Information provided:
--------------------------------------------------
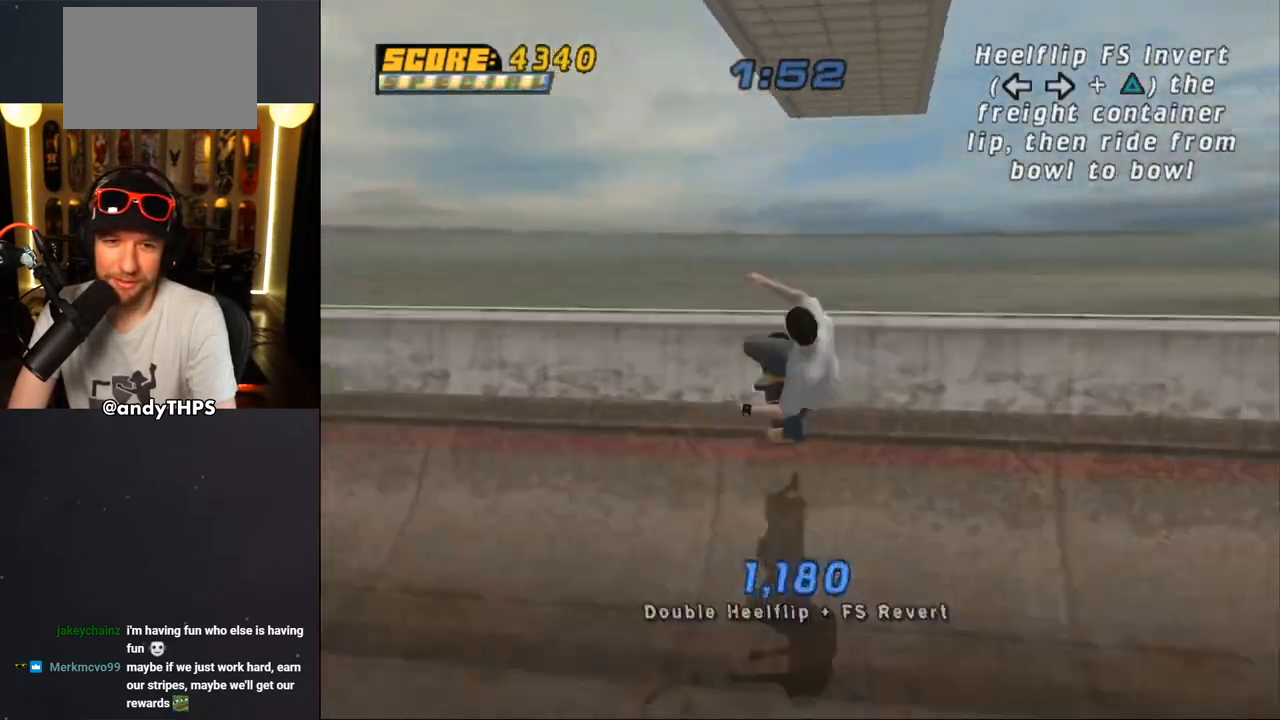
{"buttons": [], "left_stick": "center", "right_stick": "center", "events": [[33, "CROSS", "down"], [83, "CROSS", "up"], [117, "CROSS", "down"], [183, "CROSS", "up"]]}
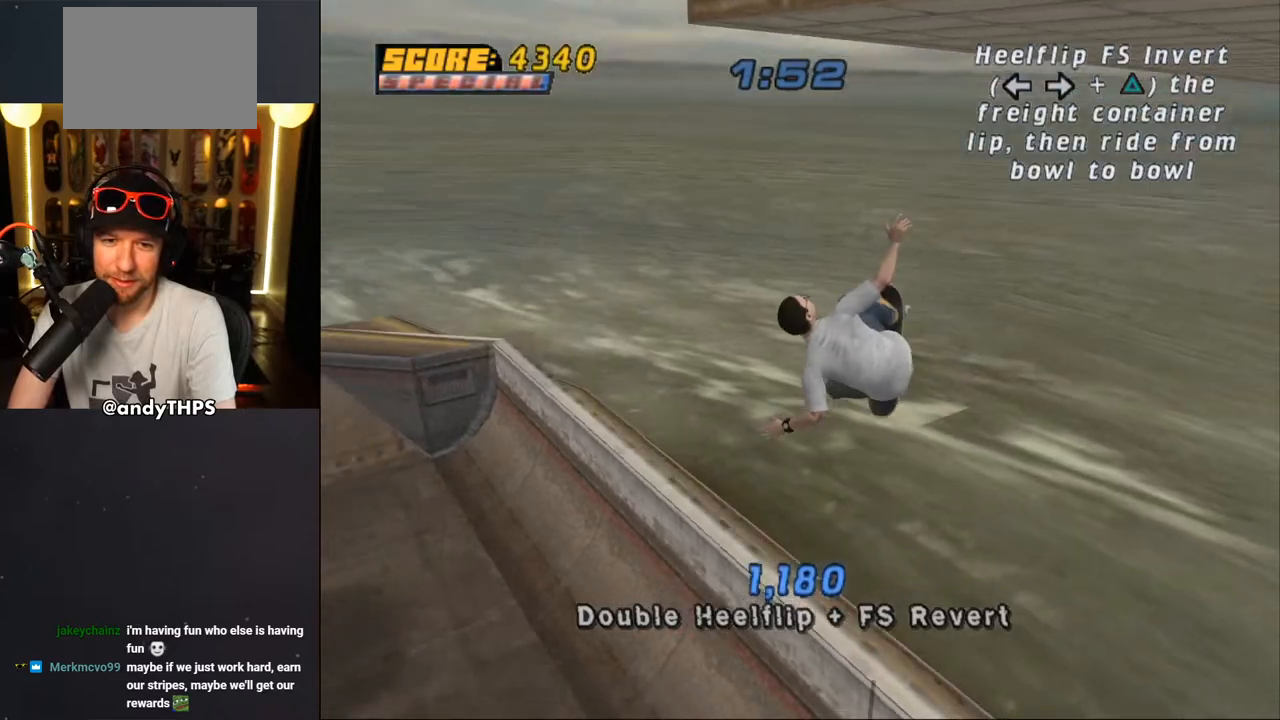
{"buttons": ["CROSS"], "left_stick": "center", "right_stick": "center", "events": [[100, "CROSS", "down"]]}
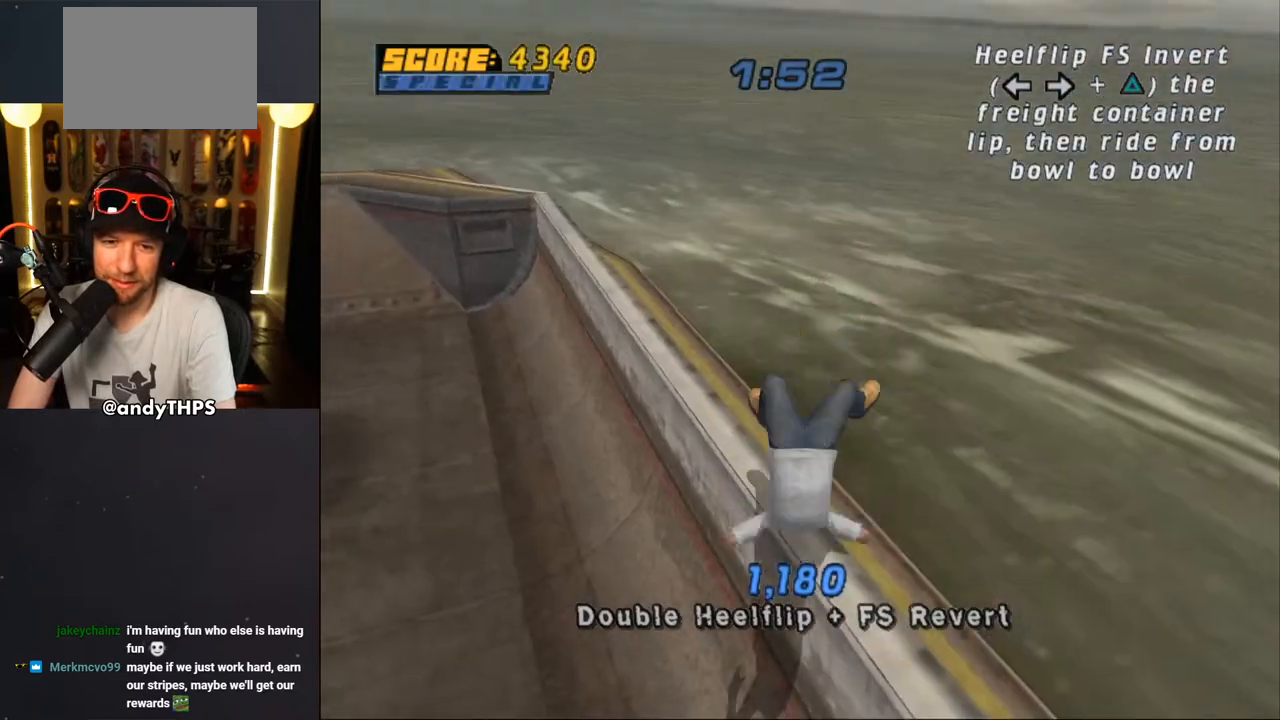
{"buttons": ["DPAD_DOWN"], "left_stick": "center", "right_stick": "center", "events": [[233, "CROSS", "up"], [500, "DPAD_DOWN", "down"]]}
--------------------------------------------------
Prompt:
Reproduce the listing exactly, but omit every picture in it.

Written answer:
{"buttons": [], "left_stick": "center", "right_stick": "center", "events": [[33, "CROSS", "down"], [83, "CROSS", "up"], [117, "CROSS", "down"], [183, "CROSS", "up"]]}
{"buttons": ["CROSS"], "left_stick": "center", "right_stick": "center", "events": [[100, "CROSS", "down"]]}
{"buttons": ["DPAD_DOWN"], "left_stick": "center", "right_stick": "center", "events": [[233, "CROSS", "up"], [500, "DPAD_DOWN", "down"]]}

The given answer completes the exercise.